What was more problematic to me was some ‘scene missing’ moments or the undeniable feeling of how little control you have over certain outcomes. There’s one juicy early setup involving a car engine that never had a pay-off in my play-through, and I occasionally found myself yelling at the screen when my options were painfully limited outside of what I hoped would be more obvious character choices.
I get that maintaining a mystery means careful information management, and while The Quarry handles most of its info delivery/denial really well, there are moments where it feels a little cheap as characters don’t share details or poorly explain away other titbits. This is more the exception than the rule, and there are plenty of genuinely hilarious moments that help flesh out a cast of characters that I mostly came to care for.
It’s great that there’s some light roleplaying in The Quarry, too, where you can make characters into jerks or somewhat redeem the ones who seem to be set up that way. By the time the credits rolled, I managed to keep everyone alive. Well, everyone I wanted to keep alive. Supermassive cleverly inverts certain moments of time-sensitive input by asking you whether you need to quickly fumble for the controller or whether you want to do nothing to see how a particular moment plays out.

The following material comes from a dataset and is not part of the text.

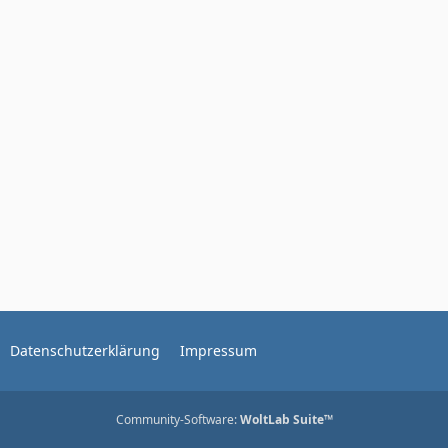
Datenschutzerklärung
Impressum
Community-Software:
WoltLab Suite™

In moments like this, when you deliberately do or don’t do something and it plays out as you suspect, The Quarry is at its strongest, especially in comparison to the lack of choice in other areas. Ultimately, while I wish my first play-through of The Quarry had been cooperatively with mates, I had a lot of fun with the game and basically binged through it all in a couple of long sessions.
The Quarry multiplayer
Surprisingly, The Quarry has a couple of different multiplayer modes. One of them is unavailable at launch and feels more suited for streamers, with one player making the main choices and up to seven others controlling which choices are on offer. It sounds pretty cool. The other multiplayer mode is cooperative, which also supports up to eight players (all of whom can be in the same room). I didn’t get to test this mode but it is worth noting that you can assign a character to each controller, and while that is respectable from a roleplaying perspective, it will absolutely lead to a lot of downtime, particularly if you pick certain characters over others.
How much does The Quarry cost in Australia?
The Quarry has different prices based on the platform you buy it on. It’s cheapest for PC players, weighing in at $89.95 on Steam, though Green Man Game was selling Steam keys for $75.56 at the time of writing. PlayStation 4 and Xbox One players can expect to pay $99.95RRP apiece, while PlayStation 5 and Xbox Series X|S players are looking at a $109.95RRP fee. JB Hi-Fi was charging $89 for last-gen versions and $99 for current-gen copies at the time of review.